Es sind 6,5 Jahre^^ Und ich war auch ein völlig anderer Mensch vorher, ich hab gemacht was ich wollte, ich bin auch mal spontan mitm Zug sonstwohin gefahren zum shoppen mit ner Freundin oder hab mir mit Freunden die Nächte um die Ohren gehauen (ich mein jetzt keine Saufparties oder so), ich wollte mein Abi machen, ggf studieren.. Und dann war alles vorbei, einfach so. Wenn man an sich ich sag mal ne recht starke Persönlichkeit hat eigl, dann tut man sich damit vermutlich noch schwerer, diese "Schwäche" zu begreifen. Und die Lebensqualität leidet extrem darunter, obwohl ich in den ersten 4 Wochen direkt in Behandlung kam, ließ sich der Zustand nicht dauerhaft bessern. Schmeckt mir auch nicht, aber bin ja weiterhin in Behandlung.. Ich hab die Hoffnung zwar aufgegeben, dass ich es wirklich komplett loswerde, aber ich sehs auch nicht ein, die nächsten 50 Jahre nur so dahin zu vegetieren. Meine Tante hatte auch PA, 7 Jahre lang. Ich hab ja die Hoffnung, dass die 7 vielleicht meine goldene Zahl ist Aber sieht bisher nicht danach aus^^

Aber das mit der Erkältung ne, da bin ich aber ähnlich. Wenn ich ohnehin krank und angeschlagen bin, bin ich auch anfälliger für PA.

08.01.2015 23:49 • #9


Bellavista
Also ich hab oft gelesen dass es sich genauso schnell legen kann wie es kommt und auch hier im Forum hab ich immer wieder hoffnungsvolle Posts gelesen die das bestätigen.
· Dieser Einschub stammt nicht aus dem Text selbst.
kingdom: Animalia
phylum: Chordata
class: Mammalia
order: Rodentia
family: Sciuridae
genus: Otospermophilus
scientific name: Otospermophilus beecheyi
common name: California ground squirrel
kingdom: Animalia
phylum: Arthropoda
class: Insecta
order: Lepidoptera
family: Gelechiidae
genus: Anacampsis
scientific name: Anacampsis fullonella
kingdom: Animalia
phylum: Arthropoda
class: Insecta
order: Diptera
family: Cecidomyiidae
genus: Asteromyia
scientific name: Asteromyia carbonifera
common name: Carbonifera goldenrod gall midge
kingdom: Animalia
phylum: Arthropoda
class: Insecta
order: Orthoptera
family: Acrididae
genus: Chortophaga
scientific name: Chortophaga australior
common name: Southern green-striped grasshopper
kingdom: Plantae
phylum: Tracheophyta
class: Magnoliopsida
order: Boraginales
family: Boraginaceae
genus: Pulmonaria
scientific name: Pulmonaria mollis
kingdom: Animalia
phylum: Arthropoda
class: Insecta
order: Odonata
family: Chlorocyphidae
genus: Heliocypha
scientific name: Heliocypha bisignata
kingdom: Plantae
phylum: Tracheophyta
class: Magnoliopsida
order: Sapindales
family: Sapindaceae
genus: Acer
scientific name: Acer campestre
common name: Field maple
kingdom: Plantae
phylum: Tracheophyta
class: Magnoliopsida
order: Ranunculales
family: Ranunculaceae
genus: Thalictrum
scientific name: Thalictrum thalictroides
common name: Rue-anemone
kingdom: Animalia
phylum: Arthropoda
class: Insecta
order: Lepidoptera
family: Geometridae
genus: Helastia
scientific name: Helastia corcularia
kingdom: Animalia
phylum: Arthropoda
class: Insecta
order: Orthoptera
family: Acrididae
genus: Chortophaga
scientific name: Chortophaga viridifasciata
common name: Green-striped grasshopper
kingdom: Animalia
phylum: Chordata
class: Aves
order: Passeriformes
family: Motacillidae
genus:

Es wird bestimmt dann erst wirklich weggehen wenn wir es schaffen die Angst beim Schopf anzupacken und unseren inneren schweinehund bekämpfen und unser Verhalten so zu verändern dass wir besser für uns Sorgen. Ich wünsche dir dass Du es bald hinter Dich lassen kannst. Irgendwie hab ich jetzt noch mehr Angst und Zweifel ob es für mich gut ist, in diesem Forum zu sein weil man natürlich nicht immer das liest was man sich erhofft.